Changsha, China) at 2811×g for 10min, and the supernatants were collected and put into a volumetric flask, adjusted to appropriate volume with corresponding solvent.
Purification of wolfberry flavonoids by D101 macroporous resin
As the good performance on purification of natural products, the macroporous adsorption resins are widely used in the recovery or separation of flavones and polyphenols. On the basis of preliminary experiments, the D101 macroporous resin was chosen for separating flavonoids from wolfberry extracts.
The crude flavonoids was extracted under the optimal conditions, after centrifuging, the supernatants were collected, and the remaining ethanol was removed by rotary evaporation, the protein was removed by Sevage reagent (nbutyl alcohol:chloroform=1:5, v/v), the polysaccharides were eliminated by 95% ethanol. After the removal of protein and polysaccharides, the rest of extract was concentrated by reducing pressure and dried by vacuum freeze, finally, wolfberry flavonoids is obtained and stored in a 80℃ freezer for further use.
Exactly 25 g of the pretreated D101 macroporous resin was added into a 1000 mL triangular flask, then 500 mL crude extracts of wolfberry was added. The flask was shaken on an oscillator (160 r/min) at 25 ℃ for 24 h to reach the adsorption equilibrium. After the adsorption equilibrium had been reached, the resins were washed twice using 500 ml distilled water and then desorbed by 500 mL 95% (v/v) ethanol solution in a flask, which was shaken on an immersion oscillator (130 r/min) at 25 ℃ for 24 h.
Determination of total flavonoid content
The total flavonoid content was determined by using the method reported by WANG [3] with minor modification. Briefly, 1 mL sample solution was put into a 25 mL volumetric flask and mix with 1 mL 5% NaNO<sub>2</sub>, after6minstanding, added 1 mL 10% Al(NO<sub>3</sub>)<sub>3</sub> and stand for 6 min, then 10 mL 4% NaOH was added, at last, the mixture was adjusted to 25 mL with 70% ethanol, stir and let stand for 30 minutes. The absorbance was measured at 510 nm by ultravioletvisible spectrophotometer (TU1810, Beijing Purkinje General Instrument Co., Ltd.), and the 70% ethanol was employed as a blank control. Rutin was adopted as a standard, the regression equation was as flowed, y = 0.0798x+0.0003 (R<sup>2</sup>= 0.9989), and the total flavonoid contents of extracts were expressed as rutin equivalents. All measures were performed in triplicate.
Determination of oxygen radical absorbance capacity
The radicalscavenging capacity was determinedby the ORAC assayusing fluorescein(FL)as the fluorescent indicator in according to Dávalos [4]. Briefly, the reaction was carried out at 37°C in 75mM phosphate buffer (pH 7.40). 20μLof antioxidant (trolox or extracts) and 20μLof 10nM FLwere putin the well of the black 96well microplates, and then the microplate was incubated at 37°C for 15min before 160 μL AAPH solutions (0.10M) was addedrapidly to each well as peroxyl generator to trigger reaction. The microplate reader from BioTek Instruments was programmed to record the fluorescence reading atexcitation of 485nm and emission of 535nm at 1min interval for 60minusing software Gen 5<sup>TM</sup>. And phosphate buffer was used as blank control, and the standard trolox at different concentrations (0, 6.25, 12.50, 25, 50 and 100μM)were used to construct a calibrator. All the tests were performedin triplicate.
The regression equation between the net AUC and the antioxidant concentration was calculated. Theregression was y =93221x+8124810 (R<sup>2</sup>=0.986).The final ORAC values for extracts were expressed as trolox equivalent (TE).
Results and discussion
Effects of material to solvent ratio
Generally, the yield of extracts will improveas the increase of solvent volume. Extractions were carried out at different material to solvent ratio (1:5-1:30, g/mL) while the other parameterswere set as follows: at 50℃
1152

▶ **What the task requires**
Above are the records; copy exactly the lines from the line with "Exactly 25 g" through the line with "Determination of total flavonoid content", both included.

▶ **Final answer**
Exactly 25 g of the pretreated D101 macroporous resin was added into a 1000 mL triangular flask, then 500 mL crude extracts of wolfberry was added. The flask was shaken on an oscillator (160 r/min) at 25 ℃ for 24 h to reach the adsorption equilibrium. After the adsorption equilibrium had been reached, the resins were washed twice using 500 ml distilled water and then desorbed by 500 mL 95% (v/v) ethanol solution in a flask, which was shaken on an immersion oscillator (130 r/min) at 25 ℃ for 24 h.
Determination of total flavonoid content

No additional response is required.